Obama seemed like he realized that; in fact, I think the perception that he wasn't going to be "politics as usual" was the greatest asset he had, even if writers like Alexander Cockburn (who has always taken a jaundiced view of Obama) thought it was a crock. In fact, Cockburn had this to say on Counterpunch over the weekend:

There have plenty of articles recently, some in this site, with headlines such "Obama’s Lunge to the Right". I find these odd. Never for one moment has Obama ever struck me as someone anchored, or even loosely moored to the left, or even displaying the slightest appetite for radical notions, aside from a few taglines tossed from the campaign bus. In economics and foreign policy he has swaddled himself with right-wing orthodoxy to a degree that trangresses on the grotesque. He released the list of his "senior working group on national security" the other day. Not since Jimmy Carter entered the White House and promptly chose Cyrus Vance as his secretary of state and Zbibniev Brzezinski as his national security adviser has there been so dreary a news release.

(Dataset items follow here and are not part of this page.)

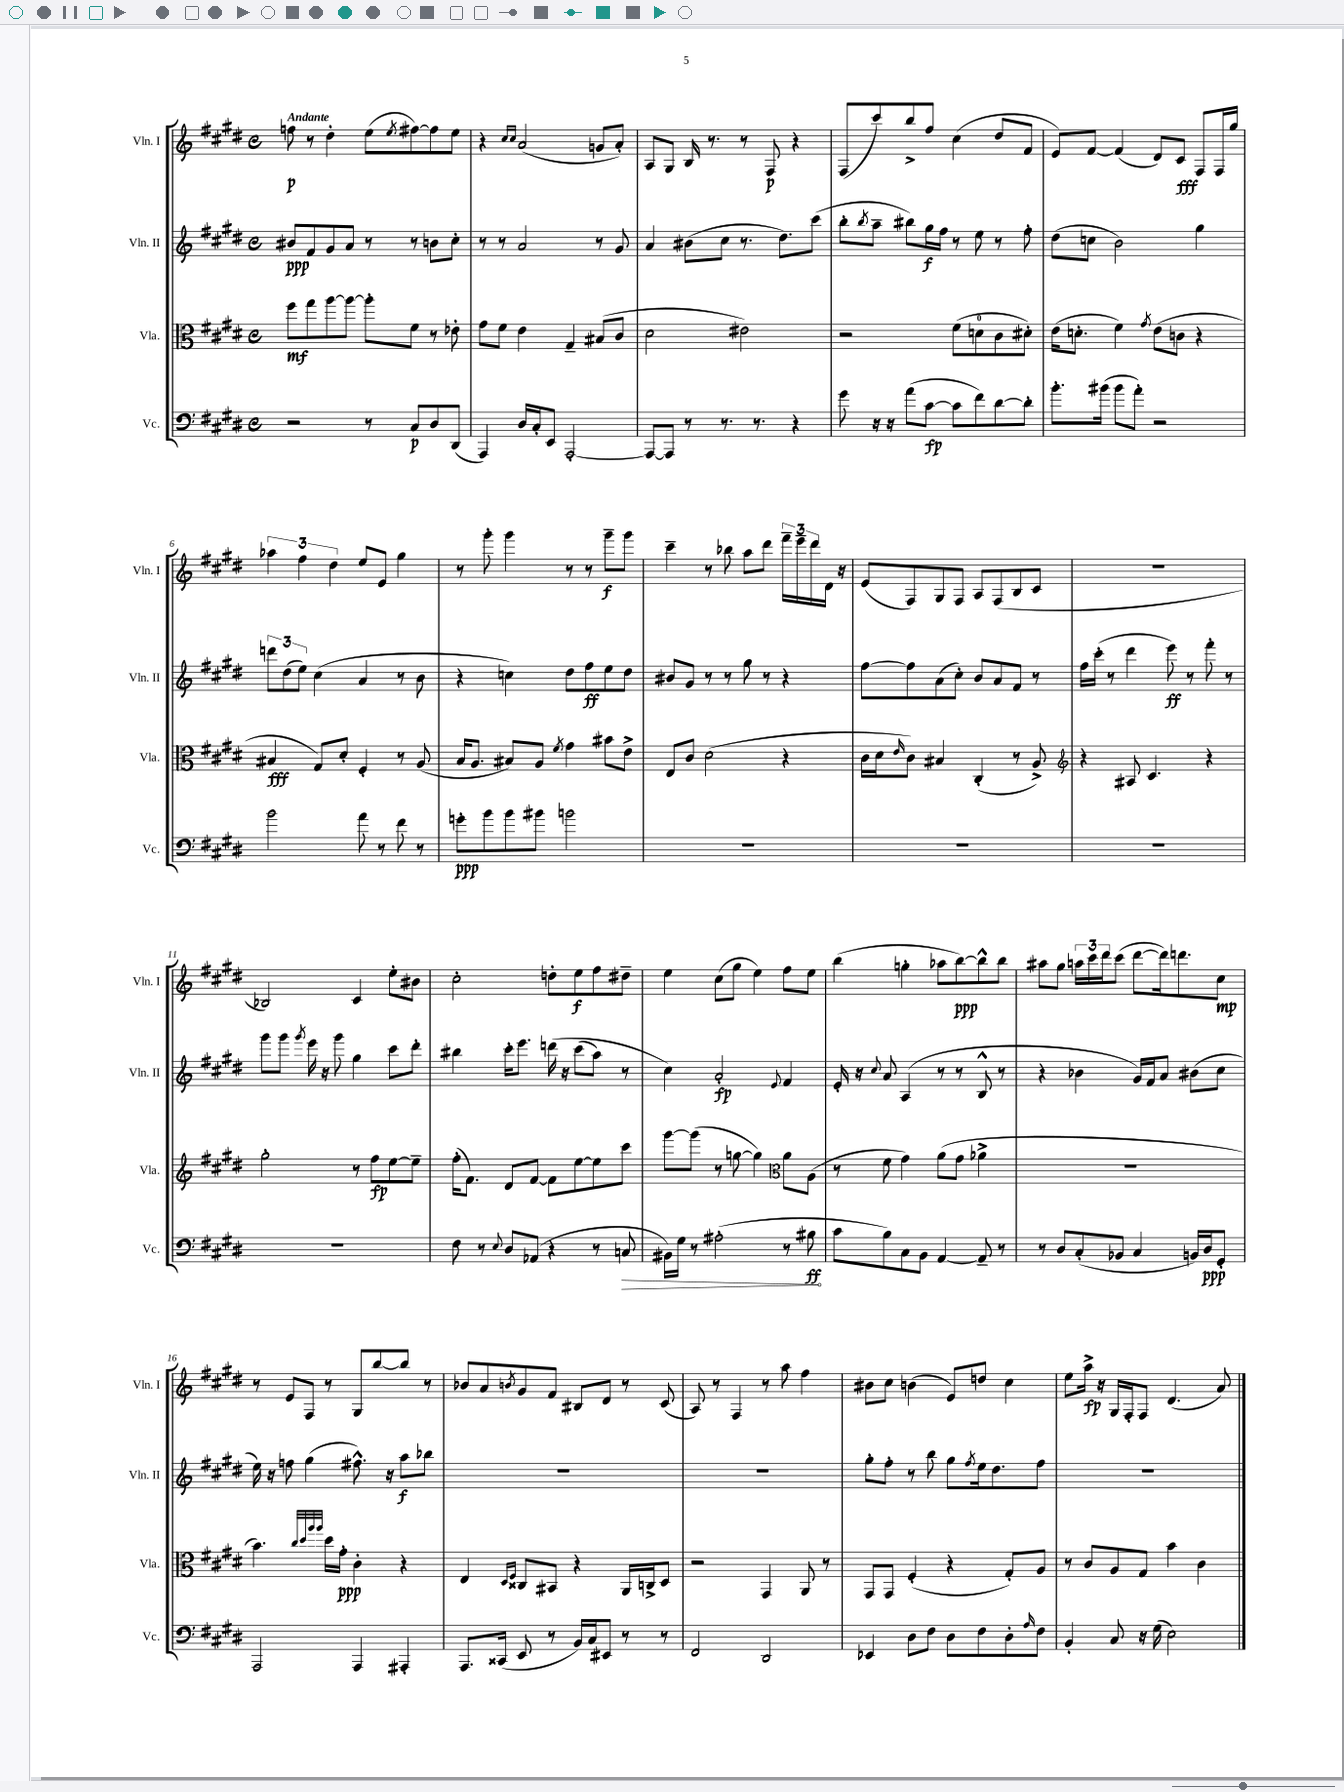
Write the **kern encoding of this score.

**kern	**dynam	**kern	**dynam	**kern	**dynam	**kern	**dynam
*part4	*part4	*part3	*part3	*part2	*part2	*part1	*part1
*staff4	*staff4	*staff3	*staff3	*staff2	*staff2	*staff1	*staff1
*I"Vc.	*	*I"Vla.	*	*I"Vln. II	*	*I"Vln. I	*
*I'Vc.	*	*I'Vla.	*	*I'Vln. II	*	*I'Vln. I	*
*clefF4	*	*clefC3	*	*clefG2	*	*clefG2	*
*k[f#c#g#d#]	*	*k[f#c#g#d#]	*	*k[f#c#g#d#]	*	*k[f#c#g#d#]	*
*M4/4	*	*M4/4	*	*M4/4	*	*M4/4	*
*met(c)	*	*met(c)	*	*met(c)	*	*met(c)	*
=1	=1	=1	=1	=1	=1	=1	=1
!	!	!	!	!	!	!LO:TX:a:B:t=Andante	!
2r	.	8ff#\L	mf	8b#X/L	ppp	8ffn\	p
.	.	8gg#\	.	8f#/	.	8r	.
.	.	[8aa\	.	8g#/	.	4dd#'\	.
.	.	8aa\J_	.	8a/J	.	.	.
8r	.	8aa'\L]	.	8r	.	(8ee\L	.
.	.	.	.	.	.	8qee/	.
8C#/L	p	8f#\J	.	8r	.	[8ff#X\)	.
8D#/	.	8r	.	8bn\L	.	8ff#\]	.
(8DD#/J	.	8e-X'\	.	8cc#'\J	.	8ee\J	.
=2	=2	=2	=2	=2	=2	=2	=2
4AAA/)	.	8g#\L	.	8r	.	4r	.
.	.	8f#\J	.	8r	.	.	.
.	.	.	.	.	.	16qqcc#/LL	.
.	.	.	.	.	.	16qqcc#/JJ	.
16D#/LL	.	4e\	.	2a/	.	(2a/	.
16C#'/J	.	.	.	.	.	.	.
8EE/J	.	.	.	.	.	.	.
[2AAA'/	.	4G#~/	.	.	.	.	.
.	.	(8B#X/L	.	8r	.	8gn/L	.
.	.	8c#/J	.	8g#/	.	8a'/J)	.
=3	=3	=3	=3	=3	=3	=3	=3
8AAA/L_	.	2d#\	.	4a/	.	8A/L	.
8AAA/J]	.	.	.	.	.	8G#/J	.
8r	.	.	.	(8b#X\L	.	16B/	.
.	.	.	.	.	.	8.r	.
8.r	.	.	.	8cc#\J	.	.	.
.	.	2e#X\)	.	8.r	.	8r	.
8.r	.	.	.	.	.	.	.
.	.	.	.	.	.	8F#/	p
.	.	.	.	8.dd#\L)	.	.	.
4r	.	.	.	.	.	4r	.
.	.	.	.	(8ccc#\J	.	.	.
=4	=4	=4	=4	=4	=4	=4	=4
8g#\	.	2r	.	8bb'\L	.	(8F#/L	.
.	.	.	.	8qbb/	.	.	.
16r	.	.	.	8aa~\J	.	8ccc#/)	.
16r	.	.	.	.	.	.	.
(8a\L	.	.	.	8bb#X\L)	.	8bb^/	.
[8c#\J	fp	.	.	16gg#\L	f	8ff#/J	.
.	.	.	.	16ff#\JJ	.	.	.
8c#\L]	.	(8f#\L	.	8r	.	(4cc#\	.
8f#\)	.	8dn\	.	8ee\	.	.	.
[8d#\	.	8c#\	.	8r	.	8dd#/L	.
8d#'\J]	.	8d#X'\J)	.	8ff#'\	.	8f#/J	.
=5	=5	=5	=5	=5	=5	=5	=5
8.b'\L	.	(16e\KL	.	(8dd#\L	.	8e/L)	.
.	.	8.dn'\J	.	.	.	.	.
.	.	.	.	8ccn\J	.	[8f#/J	.
(16b#X\Jk	.	.	.	.	.	.	.
8b#\L	.	4f#\)	.	2b\)	.	(4f#/]	.
8a'\J)	.	.	.	.	.	.	.
.	.	8qg#/	.	.	.	.	.
2r	.	(8e\L	.	.	.	8d#/L)	.
.	.	8cn\J	.	.	.	8c#/J	fff
.	.	4r	.	4gg#\	.	8F#/L	.
.	.	.	.	.	.	16F#/L	.
.	.	.	.	.	.	16gg#/JJ	.
!!LO:LB:g=z
=6	=6	=6	=6	=6	=6	=6	=6
2b\	.	4B#X/	fff	12dddn\L	.	6aa-X\	.
.	.	.	.	(12dd#\	.	.	.
.	.	.	.	12ee\J)	.	6ff#\	.
.	.	8G#/L)	.	(4cc#\	.	.	.
.	.	.	.	.	.	6dd#\	.
.	.	8d#'/J	.	.	.	.	.
8a\	.	4F#'/	.	4a/	.	8ee/L	.
8r	.	.	.	.	.	8e/J	.
8f#\	.	8r	.	8r	.	4gg#\	.
8r	.	(8A/	.	8b\	.	.	.
=7	=7	=7	=7	=7	=7	=7	=7
8gn'\L	ppp	16B/KL	.	4r	.	8r	.
.	.	8.A/J	.	.	.	.	.
8b\	.	.	.	.	.	8ggg#'\	.
8b\	.	8B#X/L)	.	4ccn\)	.	4ggg#\	.
8b#X\J	.	8A/J	.	.	.	.	.
.	.	8qf#/	.	.	.	.	.
2bn\	.	4g#\	.	8dd#\L	.	8r	.
.	.	.	.	8ff#\	ff	8r	.
.	.	8b#X\L	.	8ee\	.	8ggg#~\L	f
.	.	8e^\J	.	8dd#\J	.	8ggg#\J	.
=8	=8	=8	=8	=8	=8	=8	=8
1r	.	8E/L	.	8b#X/L	.	4ccc#~\	.
.	.	8c#/J	.	8g#/J	.	.	.
.	.	(2d#\	.	8r	.	8r	.
.	.	.	.	8r	.	8bb-X\	.
.	.	.	.	8gg#\	.	8aa\L	.
.	.	.	.	8r	.	8ddd#\J	.
.	.	4r	.	4r	.	24fff#~\LL	.
.	.	.	.	.	.	24eee~\	.
.	.	.	.	.	.	24ddd#\	.
.	.	.	.	.	.	16d#\JJ	.
.	.	.	.	.	.	16r	.
=9	=9	=9	=9	=9	=9	=9	=9
1r	.	16c#\LL	.	[8ff#\L	.	(8e/L	.
.	.	16d#\J	.	.	.	.	.
.	.	16qqe/	.	.	.	.	.
.	.	8c#\J)	.	8ff#\]	.	8F#/)	.
.	.	4B#X/	.	(8a\	.	8G#/	.
.	.	.	.	8cc#'\J)	.	8F#/J	.
.	.	(4C#'/	.	8b/L	.	8A/L	.
.	.	.	.	8a/	.	(8F#/	.
.	.	8r	.	8f#/J	.	8B/	.
.	.	8A^/)	.	8r	.	8c#/J	.
=10	=10	=10	=10	=10	=10	=10	=10
*	*	*clefG2	*	*	*	*	*
1r	.	4r	.	16ff#\LL	.	1r	.
.	.	.	.	(16ccc#'\JJ	.	.	.
.	.	.	.	8r	.	.	.
.	.	8A#X/	.	4ddd#\	.	.	.
.	.	4.c#/	.	.	.	.	.
.	.	.	.	8eee\)	ff	.	.
.	.	.	.	8r	.	.	.
.	.	4r	.	8fff#'\	.	.	.
.	.	.	.	8r	.	.	.
!!LO:LB:g=z
=11	=11	=11	=11	=11	=11	=11	=11
1r	.	2gg#'\	.	8ggg#\L	.	2B-X/)	.
.	.	.	.	8ggg#\J	.	.	.
.	.	.	.	8qggg#/	.	.	.
.	.	.	.	16eee\	.	.	.
.	.	.	.	16r	.	.	.
.	.	.	.	8ggg#\	.	.	.
.	.	8r	.	4gg#\	.	4c#/	.
.	.	8ff#\L	fp	.	.	.	.
.	.	[8ee\	.	8ccc#\L	.	8ee'\L	.
.	.	8ee~\J]	.	8ddd#'\J	.	8b#X\J	.
=12	=12	=12	=12	=12	=12	=12	=12
8F#\	.	(16ff#'\KL	.	4bb#X\	.	2cc#'\	.
.	.	8.f#\J)	.	.	.	.	.
8r	.	.	.	.	.	.	.
8qqE/	.	.	.	.	.	.	.
8D#/L	.	8d#/L	.	16ccc#'\KL	.	.	.
.	.	.	.	8.eee\J	.	.	.
(8AA-X/J	.	[8f#/J	.	.	.	.	.
4r	.	8f#\L]	.	(16dddn\	.	8ddn'\L	.
.	.	.	.	16r	.	.	.
.	.	[8ee\	.	(8ccc#\L	.	8ee\	f
8r	.	8ee\]	.	8aa\J)	.	8ff#\	.
!	!LO:HP:b	!	!	!	!	!	!
8Cn/	>	8ccc#\J	.	8r	.	8dd#X~\J	.
=13	=13	=13	=13	=13	=13	=13	=13
16BB#X\LL)	.	[8ggg#\L	.	4cc#\)	.	4ee\	.
16G#\JJ	.	.	.	.	.	.	.
8r	.	(8ggg#\J]	.	.	.	.	.
(2A#X'\	.	8r	.	2a'/	fp	(8cc#\L	.
.	.	[8ggn\	.	.	.	8gg#\J	.
.	.	4gg\])	.	.	.	4ee\)	.
*	*	*clefC3	*	*	*	*	*
.	.	.	.	8qqe/	.	.	.
8r	.	8a\L	.	4f#/	.	8ff#\L	.
8B#X\	ff	(8A\J	.	.	.	8ee\J	.
.	]	.	.	.	.	.	.
=14	=14	=14	=14	=14	=14	=14	=14
8c#\L	.	8r	.	16e'/	.	(4bb\	.
.	.	.	.	16r	.	.	.
.	.	.	.	8qqcc#/	.	.	.
8B\)	.	8f#\	.	8a/	.	.	.
8C#\	.	4g#\)	.	(4A/	.	4ggn'\	.
8BB\J	.	.	.	.	.	.	.
[4AA/	.	(8a\L	.	8r	.	8aa-X\L	.
.	.	8g#\J	.	8r	.	[8bb\)	ppp
8AA~/]	.	4a-X^\	.	8B^^/	.	8bb^^\]	.
8r	.	.	.	8r	.	8bb\J	.
=15	=15	=15	=15	=15	=15	=15	=15
8r	.	1r	.	4r	.	8aa#X\L	.
8D#/L	.	.	.	.	.	8gg#\J	.
(8C#'/	.	.	.	4b-X\	.	24aan\LL	.
.	.	.	.	.	.	24ccc#\	.
.	.	.	.	.	.	24ddd#\J	.
8BB-X/J	.	.	.	.	.	(8ccc#\J	.
4C#/	.	.	.	16g#/LL)	.	[8ddd#\L	.
.	.	.	.	16f#/J	.	.	.
.	.	.	.	8a/J	.	16ddd#\k])	.
.	.	.	.	.	.	8.dddn\	.
16BBn/LL)	.	.	.	(8b#X\L	.	.	.
16D#/J	ppp	.	.	.	.	.	.
8GG#'/J	.	.	.	8cc#\J	.	8cc#\J	mp
!!LO:LB:g=z
=16	=16	=16	=16	=16	=16	=16	=16
2AAA/	.	4.b\)	.	16ee\)	.	8r	.
.	.	.	.	16r	.	.	.
.	.	.	.	8ffn\	.	8e/L	.
.	.	.	.	(4gg#\	.	8F#/J	.
.	.	32qqcc#/LLL	.	.	.	.	.
.	.	32qqdd#/	.	.	.	.	.
.	.	32qqaa/	.	.	.	.	.
.	.	32qqaa/JJJ	.	.	.	.	.
.	.	16dd#\LL	.	.	.	8r	.
.	.	16g#'\JJ	ppp	.	.	.	.
4AAA/	.	4c#'\	.	8.ff#X^^\)	.	8G#/L	.
.	.	.	.	.	.	[8bb/	.
.	.	.	.	16r	.	.	.
4AAA#X'/	.	4r	.	8aa\L	f	8bb/J]	.
.	.	.	.	8bb-X\J	.	8r	.
=17	=17	=17	=17	=17	=17	=17	=17
8.AAA/L	.	4E/	.	1r	.	8b-X/L	.
.	.	.	.	.	.	8a/	.
(16CC##X/Jk	.	.	.	.	.	.	.
.	.	16qqD#/LL	.	.	.	.	.
.	.	16qqF#/JJ	.	.	.	8qbn/	.
8EE/	.	8C##X/L	.	.	.	8g#/	.
8r	.	8BB#X/J	.	.	.	8f#/J	.
16BB/LL)	.	4r	.	.	.	8B#X/L	.
16C#/J	.	.	.	.	.	.	.
8EE#X/J	.	.	.	.	.	8d#/J	.
8r	.	16AA/LL	.	.	.	8r	.
.	.	16Cn^/J	.	.	.	.	.
8r	.	8D#/J	.	.	.	(8c#/	.
=18	=18	=18	=18	=18	=18	=18	=18
2FF#/	.	2r	.	1r	.	8A/)	.
.	.	.	.	.	.	8r	.
.	.	.	.	.	.	4F#/	.
2DD#/	.	4GG#/	.	.	.	8r	.
.	.	.	.	.	.	8aa\	.
.	.	8AA/	.	.	.	4ff#\	.
.	.	8r	.	.	.	.	.
=19	=19	=19	=19	=19	=19	=19	=19
4EE-X/	.	8GG#/L	.	8gg#'\L	.	8b#X\L	.
.	.	8GG#/J	.	8ff#'\J	.	8cc#\J	.
8D#\L	.	(4F#'/	.	8r	.	(4bn\	.
8F#\J	.	.	.	8bb\	.	.	.
8D#\L	.	4r	.	8gg#\L	.	8e/L)	.
.	.	.	.	8qff#/	.	.	.
8F#\	.	.	.	16ee\k	.	8ddn/J	.
.	.	.	.	8.dd#\	.	.	.
8D#'\	.	8G#'/L)	.	.	.	4cc#\	.
16qqA/	.	.	.	.	.	.	.
8F#\J	.	8A/J	.	8ff#\J	.	.	.
=20	=20	=20	=20	=20	=20	=20	=20
4BB'/	.	8r	.	1r	.	8ee\L	.
.	.	8c#/L	.	.	.	16aa^\Jk	fp
.	.	.	.	.	.	16r	.
8C#/	.	8A/	.	.	.	16G#/LL	.
.	.	.	.	.	.	16F#'/J	.
16r	.	8G#/J	.	.	.	8F#/J	.
(16G#\	.	.	.	.	.	.	.
2E\)	.	4b\	.	.	.	(4.d#/	.
.	.	4c#\	.	.	.	.	.
.	.	.	.	.	.	8a/)	.
==	==	==	==	==	==	==	==
*-	*-	*-	*-	*-	*-	*-	*-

--Secretary of State Madeleine Albright
--Senator David Boren, former Chairman of the Senate Select Committee on Intelligence
--Secretary of State Warren Christopher
--Greg Craig, former director of the State Department Office of Policy Planning
--Secretary of the Navy Richard Danzig
--Representative Lee Hamilton, former Chairman of the House Foreign Affairs Committee
--Deputy Attorney General Eric Holder
--Dr. Tony Lake, former National Security Advisor
--Senator Sam Nunn, former Chairman of the Senate Armed Services Committee.
--Secretary of Defense William Perry
--Dr. Susan Rice, former Assistant Secretary of State
--Representative Tim Roemer, 9/11 Commissioner
--Jim Steinberg, former Deputy National Security Advisor

Here’s a crew ripe marinated in orthodoxy, running the gamut of inspirational rhetoric from Madam Albright’s "We think the price is worth it" (killing half a million Iraqi kids through sanctions in Clintontime) to Dr Rice, now of the Brookings Institution and formerly in charge of the African desk at the State Department in the Clinton years, [who said}: “It's clear that Iraq poses a major threat. It's clear that its weapons of mass destruction need to be dealt with forcefully, and that's the path we're on. I think the question becomes whether we can keep the diplomatic balls in the air … even as we move forward, as we must, on the military side." (NPR, December 20, 2002)


Or I could simply quote Obama himself:

… the larger reason that I think this debate is important is because we do have to trust our leaders and what they say. That is important, because if we can't, then we're not going to be able to mobilize the American people behind bringing about changes in health care reform, bringing about changes in how we're going to put people back to work, changing our trade laws. And consistency matters. Truthfulness during campaigns makes a difference.

(APPLAUSE)

And that's what I've tried to do and I will continue to try to do as president of the United States.